John Robert Fowles was born March 31, 1926, in Leigh-on-Sea, Essex, in eastern England.

His father was a tobacconist, whom he called "moody and overbearing." He said his mother was "very gentle, and I feel the more creative side of me comes from her, just as my emotions come from my father."

At the elite Bedford School in London, he became "head boy" because of his academic and athletic standing and largely conformed to the power structure he came to loathe. "I was chief of a Gestapo-like network of prefects," he later said. "By the age of 18, I had had dominion over 600 boys, and learnt all about power, hierarchy and the manipulation of law."

After compulsory service in the Royal Marines, he studied at Oxford University and was captivated by such French existentialist writers as Jean-Paul Sartre and Albert Camus. After his graduation in 1950, he taught English at a boys' school on the Greek island of Spetsai and a girls' school in London.

He described having an active fantasy life that he eventually channeled into fiction. He once said that "teaching is a good profession for a writer, because it gives him a sharp sense of futility. I am sure this is a principal drive in all artists: the effort not to waste what one is."

He wrote a dozen books -- including what he called in retrospect a "perfectly wretched" book of travel pieces on Greece -- before "The Collector" was published.

The novel concerned an impotent clerk, Frederick Clegg, who comes into a fortune, moves to a secluded estate and kidnaps his long-held desire, an art student named Miranda Grey.
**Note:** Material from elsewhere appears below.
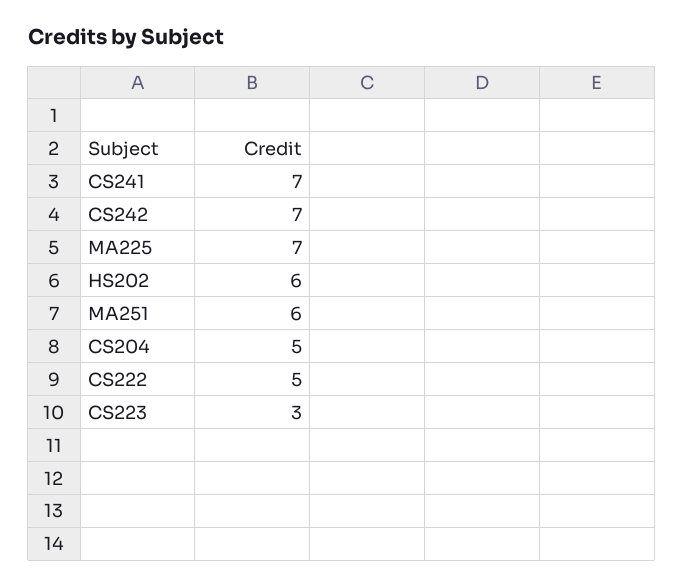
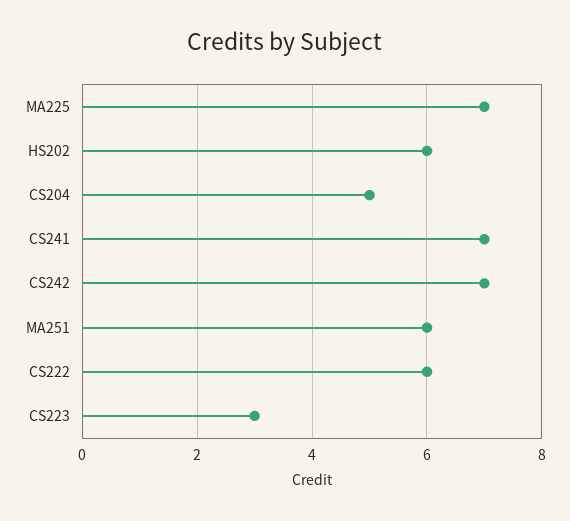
CS222: 5 -> 6

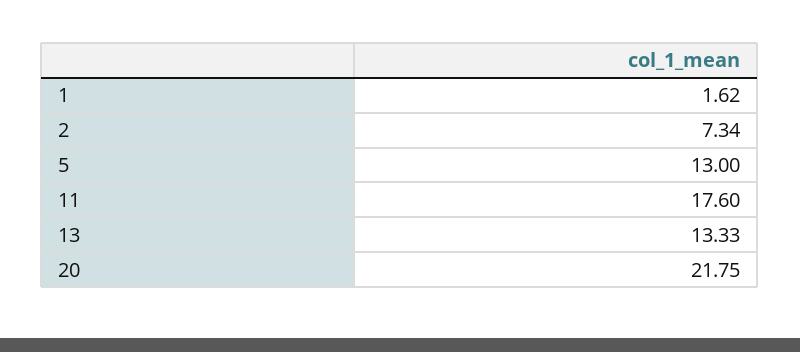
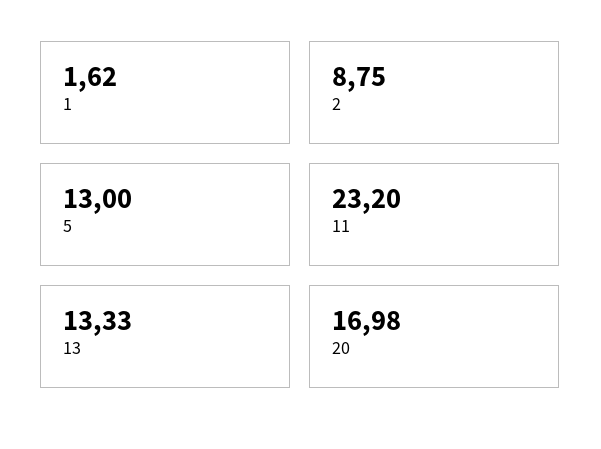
2: 7.34 -> 8.75
11: 17.6 -> 23.2
20: 21.75 -> 16.98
After jailing her in a secret chamber, he tries to win her love, and she tries to win her freedom within limits he sets.

He intended the book as a statement on material excess and the contempt he saw among the wealthy for the less fortunate.

His next book was "Aristos: A Self-Portrait in Ideas" (1964), in which he analyzed modern life. His inspiration was the 17th-century French scientist Blaise Pascal, whose collected philosophical musings were published as "Pensees."
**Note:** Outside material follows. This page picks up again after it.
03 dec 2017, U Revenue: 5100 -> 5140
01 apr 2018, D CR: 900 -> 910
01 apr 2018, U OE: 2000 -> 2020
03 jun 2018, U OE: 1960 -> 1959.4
He followed with "The Magus," a story set on a Greek island about a schoolteacher who comes under the sway of a sorcerer. He called it "a fable about the relationship between man and his conception of God." But critics dismissed it as pretentious, and Mr. Fowles largely agreed.

"The French Lieutenant's Woman" was hailed as Mr. Fowles's masterpiece, and he called the 1981 film version, with Meryl Streep and Jeremy Irons, the best of the filmed adaptations of his works.
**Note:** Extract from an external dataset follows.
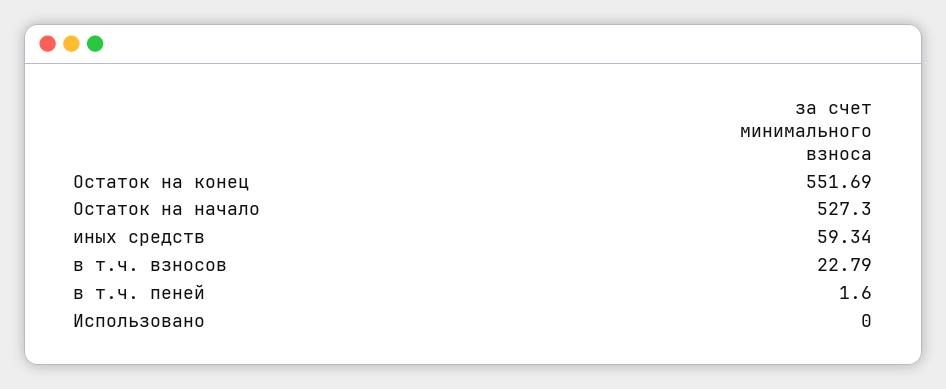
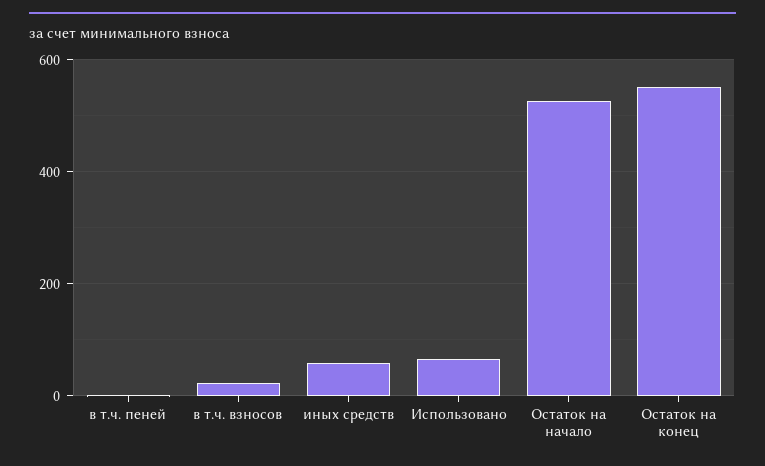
Использовано: 0 -> 60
Over the years, he turned out collections of short stories and essays; text to accompany books of photographs; and several more novels, including "Daniel Martin" (1977), about a failed British playwright working as a Hollywood screenwriter, and "A Maggot" (1985), a detective tale involving mysterious travelers set in 18th-century England.

Mr. Fowles largely shunned social events and spent his spare time studying gardening and working as curator and archivist of his town's museum, where he took great delight in answering letters he regarded as pompous.

"I used to get very, very sick of letters from people asking me to trace a great-great-great grandfather related to some baronet. Just clawing at social status," he once said. "It was my chief joy to write back and say he was an ostler [a stablekeeper] at the local pub and a well-known drunk."

His first wife, Elizabeth Whitton Fowles, died in 1990.

Survivors include his second wife, Sarah Smith Fowles, whom he married in 1998.